December 12, 2023 at 11:53AM
A critical unauthenticated RCE bug in the Backup Migration plug-in for WordPress, tracked as CVE-2023-6553, allows threat actors to execute arbitrary PHP code and compromise sites. Wordfence blocked 39 attacks targeting this vulnerability, prompting a patch release by BackupBliss. All versions up to 1.3.7 are vulnerable; users should update to version 1.3.8 immediately.
The meeting notes highlight a critical vulnerability in the Backup Migration plugin for WordPress, allowing unauthenticated threat actors to execute code and compromise sites. This has prompted a timely response from security researchers and the development community, resulting in the discovery, reporting, and patching of the CVE-2023-6553. The vulnerability’s severity is rated 9.8 on the CVSS scale, and it poses a significant risk to WordPress sites using any version of the Backup Migration plugin up to and including 1.3.7. It’s crucial for site administrators to update the plugin to the patched version, 1.3.8, immediately.
Wordfence blocked 39 attacks targeting the vulnerability within 24 hours, indicating active exploitation in the wild. Furthermore, the recent launch of a bug-bounty program by Wordfence has already seen positive engagement, with 270 vulnerability researchers registering and nearly 130 submissions in its first month. The response from Nex Team, who discovered the vulnerability and reported it to Wordfence’s program, led to the prompt release of a patch and a monetary reward.

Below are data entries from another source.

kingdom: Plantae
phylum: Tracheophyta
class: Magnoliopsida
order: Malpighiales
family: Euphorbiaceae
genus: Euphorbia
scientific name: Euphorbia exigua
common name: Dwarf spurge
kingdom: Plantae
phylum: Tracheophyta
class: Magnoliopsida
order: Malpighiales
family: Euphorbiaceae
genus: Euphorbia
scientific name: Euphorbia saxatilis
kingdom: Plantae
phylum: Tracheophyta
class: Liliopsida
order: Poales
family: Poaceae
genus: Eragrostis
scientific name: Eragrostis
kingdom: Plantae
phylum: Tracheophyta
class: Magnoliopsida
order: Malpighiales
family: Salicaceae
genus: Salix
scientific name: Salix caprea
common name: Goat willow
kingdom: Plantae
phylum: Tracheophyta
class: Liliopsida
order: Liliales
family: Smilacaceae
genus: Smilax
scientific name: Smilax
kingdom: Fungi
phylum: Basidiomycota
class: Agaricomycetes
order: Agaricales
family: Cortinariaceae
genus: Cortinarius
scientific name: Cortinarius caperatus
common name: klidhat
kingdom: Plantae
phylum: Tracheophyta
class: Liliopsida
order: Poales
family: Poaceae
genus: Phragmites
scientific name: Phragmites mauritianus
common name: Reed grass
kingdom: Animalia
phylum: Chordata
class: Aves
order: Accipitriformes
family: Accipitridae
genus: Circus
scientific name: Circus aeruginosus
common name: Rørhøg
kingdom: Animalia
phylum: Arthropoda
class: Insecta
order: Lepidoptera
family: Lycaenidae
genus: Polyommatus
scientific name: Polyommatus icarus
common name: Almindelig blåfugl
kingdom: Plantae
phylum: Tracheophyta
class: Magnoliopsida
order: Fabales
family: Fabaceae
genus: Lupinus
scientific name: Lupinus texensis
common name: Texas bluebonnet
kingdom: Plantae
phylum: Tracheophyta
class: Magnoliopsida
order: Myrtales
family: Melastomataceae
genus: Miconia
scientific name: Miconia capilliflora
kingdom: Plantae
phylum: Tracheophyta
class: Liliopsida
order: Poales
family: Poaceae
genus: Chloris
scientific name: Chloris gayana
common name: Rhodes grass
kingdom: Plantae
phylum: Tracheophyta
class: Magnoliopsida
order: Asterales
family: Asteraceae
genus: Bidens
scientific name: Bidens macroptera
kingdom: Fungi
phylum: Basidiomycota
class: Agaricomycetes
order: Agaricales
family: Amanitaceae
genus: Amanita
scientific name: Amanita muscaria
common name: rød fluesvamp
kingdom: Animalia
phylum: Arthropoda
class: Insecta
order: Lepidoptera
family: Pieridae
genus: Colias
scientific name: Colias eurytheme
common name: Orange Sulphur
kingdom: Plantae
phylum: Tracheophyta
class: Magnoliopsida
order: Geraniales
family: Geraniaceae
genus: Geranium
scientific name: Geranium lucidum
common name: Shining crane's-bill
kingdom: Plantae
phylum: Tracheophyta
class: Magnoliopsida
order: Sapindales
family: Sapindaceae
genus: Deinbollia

The broader context emphasizes the prevalence of security risks associated with flawed plugins in the WordPress ecosystem, with attackers exploiting vulnerabilities to target millions of potentially vulnerable sites. This underlines the importance of vigilant security practices and the proactive patching of known vulnerabilities to mitigate these risks.
In conclusion, site administrators should take immediate action to update the Backup Migration plugin and educate others about the severity of the issue, as it presents a significant risk to the security of WordPress sites.